I too wonder about my used to be beloved. Is
he happier now? Truth be told, he was not really my beloved, more like my
unrequited love, but yes ,it was love then. I waited long enough for him, 5
years to be exact. Too long that I decided to discard him from my life
altogether. The pain was too much to keep him around. I heard that he is single
now, and I thought to myself what could have happen, if things were still the
same.
When the thought crosses my mind,
I feel like I was cheating towards my better half. I should not wonder. My life
is a garden of roses now. Still I wonder about others, if they ever have the
same thought in their life before. Nevertheless, if the table were to be turned,
I wish my future husband will not wonder at all, or rekindle any feelings.
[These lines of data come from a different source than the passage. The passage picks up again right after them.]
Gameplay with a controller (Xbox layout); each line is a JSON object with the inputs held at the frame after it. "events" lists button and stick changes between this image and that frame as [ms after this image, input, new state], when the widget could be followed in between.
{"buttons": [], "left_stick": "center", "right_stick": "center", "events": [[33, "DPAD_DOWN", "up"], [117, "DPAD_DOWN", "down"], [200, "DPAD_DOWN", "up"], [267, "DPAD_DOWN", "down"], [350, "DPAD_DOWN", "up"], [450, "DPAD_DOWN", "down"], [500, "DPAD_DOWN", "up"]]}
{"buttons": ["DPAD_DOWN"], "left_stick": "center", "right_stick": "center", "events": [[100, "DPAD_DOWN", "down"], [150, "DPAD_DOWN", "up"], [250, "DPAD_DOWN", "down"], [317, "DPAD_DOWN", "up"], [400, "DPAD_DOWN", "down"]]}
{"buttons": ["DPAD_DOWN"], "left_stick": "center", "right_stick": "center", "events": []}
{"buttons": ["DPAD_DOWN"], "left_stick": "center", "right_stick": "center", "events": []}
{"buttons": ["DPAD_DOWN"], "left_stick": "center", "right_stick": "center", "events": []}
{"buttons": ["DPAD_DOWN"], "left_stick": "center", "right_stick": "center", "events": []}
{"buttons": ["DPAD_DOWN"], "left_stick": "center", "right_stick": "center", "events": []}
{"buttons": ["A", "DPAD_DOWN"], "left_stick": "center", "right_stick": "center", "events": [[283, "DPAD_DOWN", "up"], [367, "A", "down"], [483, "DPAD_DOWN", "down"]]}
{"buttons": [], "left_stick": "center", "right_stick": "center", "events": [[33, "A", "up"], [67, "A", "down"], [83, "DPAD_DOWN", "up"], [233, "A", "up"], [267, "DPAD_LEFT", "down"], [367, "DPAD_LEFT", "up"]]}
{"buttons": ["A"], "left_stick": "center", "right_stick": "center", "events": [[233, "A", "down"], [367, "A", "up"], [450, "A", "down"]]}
Hence, I promise myself to pack away my old
memories and decide to make new memories, with the one and only, love of my life,
my soul mate.
Pandora's Box
Old memories make its way back to my life today,
I peek at it a little bit, out of curiosity,
A pandora’s box, about to be opened.
Our recollections suddenly resurface,
Of Bangkok, Phuket and Pattaya,
A pleasing aide
memoire of our life together,
And it brought me back to reality.
Thus I close the box again,
Locking it tightly and throw it out in the ocean,
For it should sink deep down,
And never to be found again.
And from now on I am sailing away,
As the ocean calms down,
You and I head out,
To a world full with wonder,
Loved and safe, with you next to me,
Continuing our voyage together,
Till the end of time.
P/S. I hope that my better half will never find
this entry, however should he found ever it , I hope he knows deep down in his
heart that my past is finally over. I just need to get this out of my chest,
and it stops here. I can move on peacefully now, and I look forward to the
future where there is only my better half and me.